### AIM OF THE EXERCISE
Tally the lines of the listing that contain the string "social", treating case as significant, and give only the count.

Document images paired with source code:
########
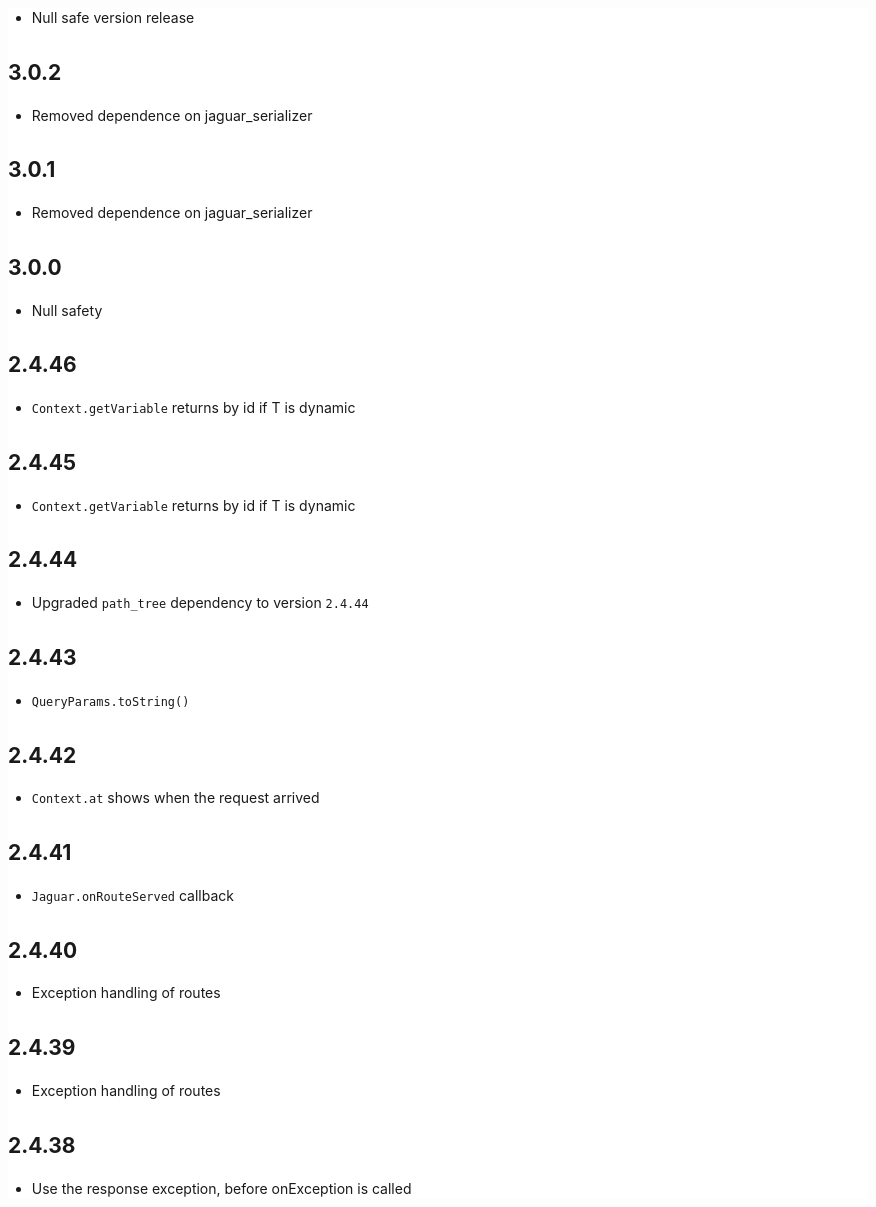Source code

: + Null safe version release

## 3.0.2

+ Removed dependence on jaguar_serializer

## 3.0.1

+ Removed dependence on jaguar_serializer

## 3.0.0

+ Null safety

## 2.4.46

+ `Context.getVariable` returns by id if T is dynamic

## 2.4.45

+ `Context.getVariable` returns by id if T is dynamic

## 2.4.44

+ Upgraded `path_tree` dependency to version `2.4.44`

## 2.4.43

+ `QueryParams.toString()`

## 2.4.42

+ `Context.at` shows when the request arrived

## 2.4.41

+ `Jaguar.onRouteServed` callback

## 2.4.40

+ Exception handling of routes

## 2.4.39

+ Exception handling of routes

## 2.4.38

+ Use the response exception, before onException is called
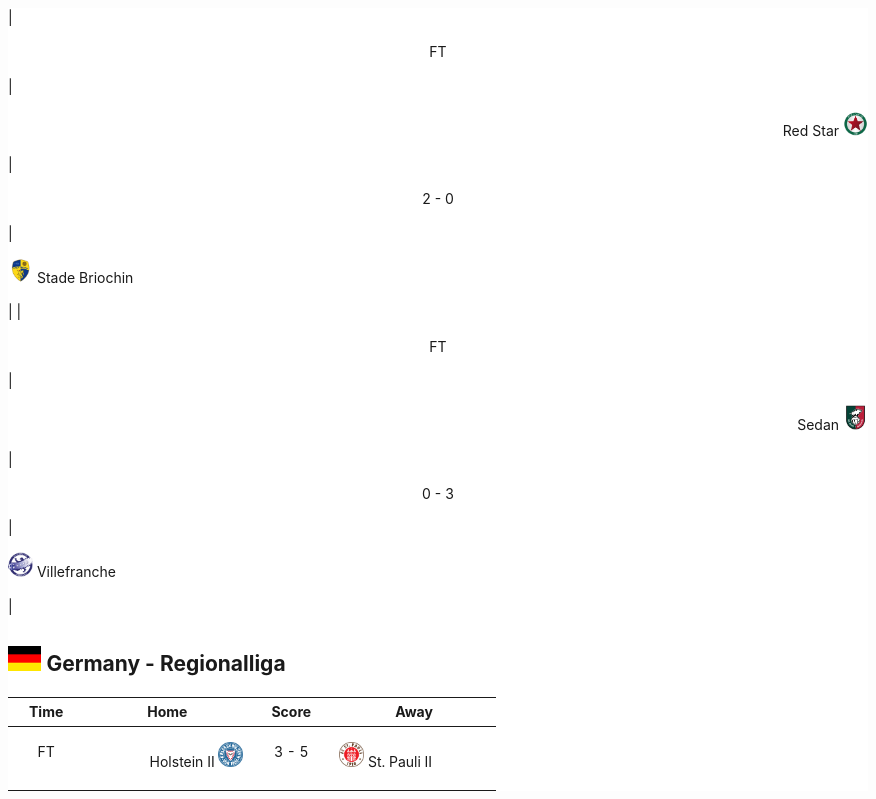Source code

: | <p align="center">FT</p> | <p align="right">Red Star <img src="/static/logos/Red Star FC 93.png" height="25px"></p> | <p align="center">2 - 0</p> | <p align="left"><img src="/static/logos/Stade Briochin.png" height="25px"> Stade Briochin</p> |
| <p align="center">FT</p> | <p align="right">Sedan <img src="/static/logos/CS Sedan Ardennes.png" height="25px"></p> | <p align="center">0 - 3</p> | <p align="left"><img src="/static/logos/FC Villefranche Beaujolais.png" height="25px"> Villefranche </p> |
</div>


## <img src="/static/logos/Germany-Regionalliga.png" height="25px"> Germany - Regionalliga

<div align="center">

&emsp;Time&emsp; | &emsp;&emsp;&emsp;&emsp;Home&emsp;&emsp;&emsp;&emsp; | &emsp;Score&emsp; | &emsp;&emsp;&emsp;&emsp;Away&emsp;&emsp;&emsp;&emsp; |
| ------------ | ------------ | ------------ | ------------ |
| <p align="center">FT</p> | <p align="right">Holstein II <img src="/static/logos/Kieler SV Holstein 1900 II.png" height="25px"></p> | <p align="center">3 - 5</p> | <p align="left"><img src="/static/logos/FC Sankt Pauli von 1910 II.png" height="25px"> St. Pauli II</p> |
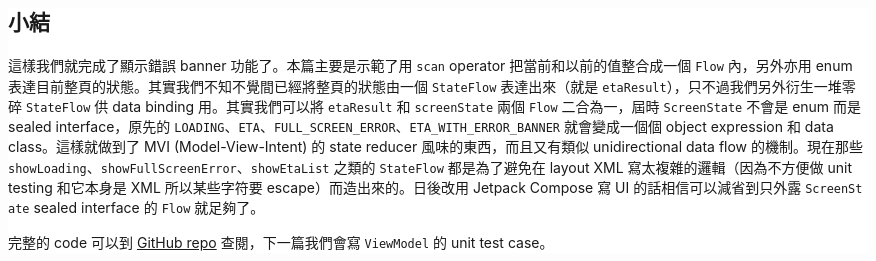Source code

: ## 小結

這樣我們就完成了顯示錯誤 banner 功能了。本篇主要是示範了用 `scan` operator 把當前和以前的值整合成一個 `Flow` 內，另外亦用 enum 表達目前整頁的狀態。其實我們不知不覺間已經將整頁的狀態由一個 `StateFlow` 表達出來（就是 `etaResult`），只不過我們另外衍生一堆零碎 `StateFlow` 供 data binding 用。其實我們可以將 `etaResult` 和 `screenState` 兩個 `Flow` 二合為一，屆時 `ScreenState` 不會是 enum 而是 sealed interface，原先的 `LOADING`、`ETA`、`FULL_SCREEN_ERROR`、`ETA_WITH_ERROR_BANNER` 就會變成一個個 object expression 和 data class。這樣就做到了 MVI (Model-View-Intent) 的 state reducer 風味的東西，而且又有類似 unidirectional data flow 的機制。現在那些 `showLoading`、`showFullScreenError`、`showEtaList` 之類的 `StateFlow` 都是為了避免在 layout XML 寫太複雜的邏輯（因為不方便做 unit testing 和它本身是 XML 所以某些字符要 escape）而造出來的。日後改用 Jetpack Compose 寫 UI 的話相信可以減省到只外露 `ScreenState` sealed interface 的 `Flow` 就足夠了。

完整的 code 可以到 [GitHub repo](https://github.com/ericksli/eta-demo/tree/main/app/src/main/java/net/swiftzer/etademo/presentation/eta) 查閱，下一篇我們會寫 `ViewModel` 的 unit test case。
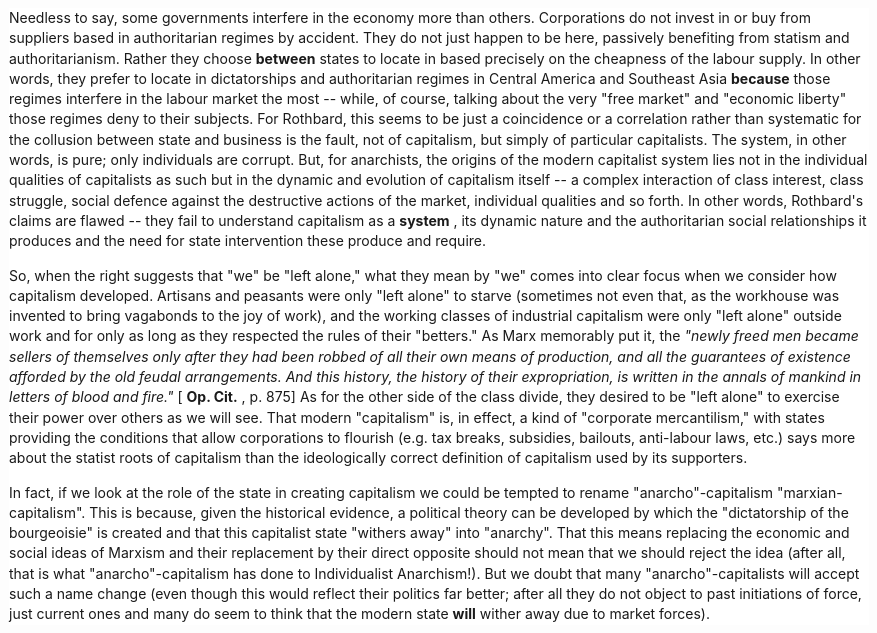Needless to say, some governments interfere in the economy more than others.
Corporations do not invest in or buy from suppliers based in authoritarian
regimes by accident. They do not just happen to be here, passively benefiting
from statism and authoritarianism. Rather they choose **between** states to
locate in based precisely on the cheapness of the labour supply. In other
words, they prefer to locate in dictatorships and authoritarian regimes in
Central America and Southeast Asia **because** those regimes interfere in the
labour market the most -- while, of course, talking about the very "free
market" and "economic liberty" those regimes deny to their subjects. For
Rothbard, this seems to be just a coincidence or a correlation rather than
systematic for the collusion between state and business is the fault, not of
capitalism, but simply of particular capitalists. The system, in other words,
is pure; only individuals are corrupt. But, for anarchists, the origins of the
modern capitalist system lies not in the individual qualities of capitalists
as such but in the dynamic and evolution of capitalism itself -- a complex
interaction of class interest, class struggle, social defence against the
destructive actions of the market, individual qualities and so forth. In other
words, Rothbard's claims are flawed -- they fail to understand capitalism as a
**system** , its dynamic nature and the authoritarian social relationships it
produces and the need for state intervention these produce and require.

So, when the right suggests that "we" be "left alone," what they mean by "we"
comes into clear focus when we consider how capitalism developed. Artisans and
peasants were only "left alone" to starve (sometimes not even that, as the
workhouse was invented to bring vagabonds to the joy of work), and the working
classes of industrial capitalism were only "left alone" outside work and for
only as long as they respected the rules of their "betters." As Marx memorably
put it, the _"newly freed men became sellers of themselves only after they had
been robbed of all their own means of production, and all the guarantees of
existence afforded by the old feudal arrangements. And this history, the
history of their expropriation, is written in the annals of mankind in letters
of blood and fire."_ [ **Op. Cit.** , p. 875] As for the other side of the
class divide, they desired to be "left alone" to exercise their power over
others as we will see. That modern "capitalism" is, in effect, a kind of
"corporate mercantilism," with states providing the conditions that allow
corporations to flourish (e.g. tax breaks, subsidies, bailouts, anti-labour
laws, etc.) says more about the statist roots of capitalism than the
ideologically correct definition of capitalism used by its supporters.

In fact, if we look at the role of the state in creating capitalism we could
be tempted to rename "anarcho"-capitalism "marxian-capitalism". This is
because, given the historical evidence, a political theory can be developed by
which the "dictatorship of the bourgeoisie" is created and that this
capitalist state "withers away" into "anarchy". That this means replacing the
economic and social ideas of Marxism and their replacement by their direct
opposite should not mean that we should reject the idea (after all, that is
what "anarcho"-capitalism has done to Individualist Anarchism!). But we doubt
that many "anarcho"-capitalists will accept such a name change (even though
this would reflect their politics far better; after all they do not object to
past initiations of force, just current ones and many do seem to think that
the modern state **will** wither away due to market forces).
########
### TASK ANSWER
3